**TASK BRIEF:**
Please copy the records, beginning at the line that contains "Rampe en tube" and continuing through the end of the records, changing every "clôture" to "barrière" and leaving all else unchanged. Leave the pictures out of your answer.
*** RECORDS SUPPLIED ***
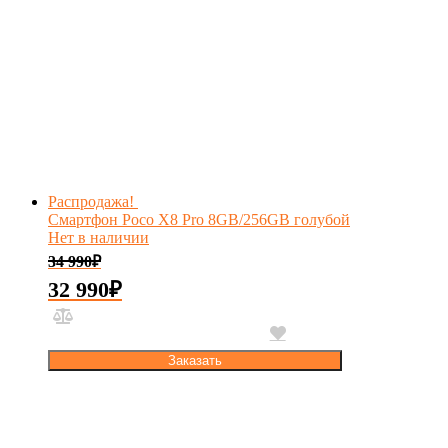
Распродажа!
Смартфон Poco X8 Pro 8GB/256GB голубой
Нет в наличии
34 990
₽
32 990
₽
Заказать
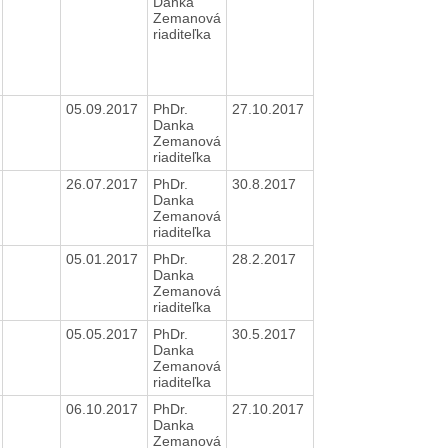
Danka
Zemanová
riaditeľka
05.09.2017
PhDr.
27.10.2017
Danka
Zemanová
riaditeľka
26.07.2017
PhDr.
30.8.2017
Danka
Zemanová
riaditeľka
05.01.2017
PhDr.
28.2.2017
Danka
Zemanová
riaditeľka
05.05.2017
PhDr.
30.5.2017
Danka
Zemanová
riaditeľka
06.10.2017
PhDr.
27.10.2017
Danka
Zemanová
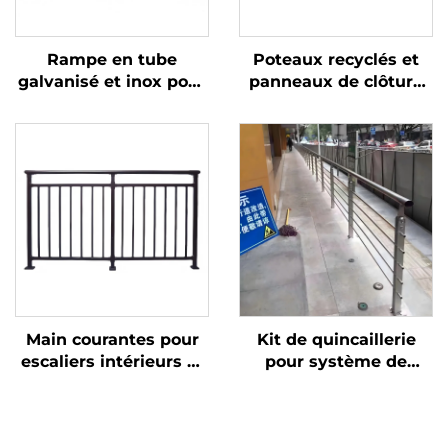
Rampe en tube
Poteaux recyclés et
galvanisé et inox pour
panneaux de clôture
balustrade de balcon
en plastique avec
et main courante
portail métallique
d'escalier, aspect
pour jardin écologique,
moderne
solution de clôture
durable
Main courantes pour
Kit de quincaillerie
escaliers intérieurs et
pour système de
design simple de
garde-corps en câble
rampe en fer forgé
d'acier inoxydable
avec grille décorative
extérieur, pour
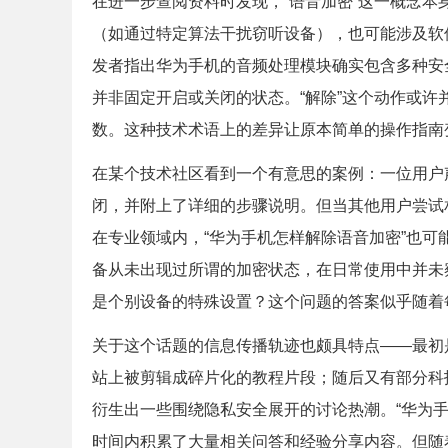
在进一步查阅资料时发现，“语音加密”这一概念
（如通过特定算法干扰窃听设备），也可能涉及软
发者指出华为手机的音频处理模块确实包含多种安
并非固定开启或关闭的状态。“解除”这个动作或
数。这种技术术语上的差异让原本简单的操作指南
在某个技术社区看到一个有意思的案例：一位用户
闭，并附上了详细的步骤说明。但当其他用户尝试
在专业领域内，“华为手机怎样解除语音加密”也
备从未出现过所谓的加密状态，在日常使用中并未
是个别设备的特殊设置？这个问题的答案似乎随着
关于这个话题的信息传播轨迹也颇具特点——最初
站上被剪辑成碎片化的教程片段；随后又有部分科
衍生出一些围绕隐私安全展开的讨论热潮。“华为
时间内积累了大量相关问答和经验分享内容。但随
*** End of RECORDS SUPPLIED ***
**SOLUTION TO THE PROBLEM:**
Rampe en tube
Poteaux recyclés et
galvanisé et inox pour
panneaux de barrière
balustrade de balcon
en plastique avec
et main courante
portail métallique
d'escalier, aspect
pour jardin écologique,
moderne
solution de barrière
durable
Main courantes pour
Kit de quincaillerie
escaliers intérieurs et
pour système de
design simple de
garde-corps en câble
rampe en fer forgé
d'acier inoxydable
avec grille décorative
extérieur, pour
在进一步查阅资料时发现，“语音加密”这一概念
（如通过特定算法干扰窃听设备），也可能涉及软
发者指出华为手机的音频处理模块确实包含多种安
并非固定开启或关闭的状态。“解除”这个动作或
数。这种技术术语上的差异让原本简单的操作指南
在某个技术社区看到一个有意思的案例：一位用户
闭，并附上了详细的步骤说明。但当其他用户尝试
在专业领域内，“华为手机怎样解除语音加密”也
备从未出现过所谓的加密状态，在日常使用中并未
是个别设备的特殊设置？这个问题的答案似乎随着
关于这个话题的信息传播轨迹也颇具特点——最初
站上被剪辑成碎片化的教程片段；随后又有部分科
衍生出一些围绕隐私安全展开的讨论热潮。“华为
时间内积累了大量相关问答和经验分享内容。但随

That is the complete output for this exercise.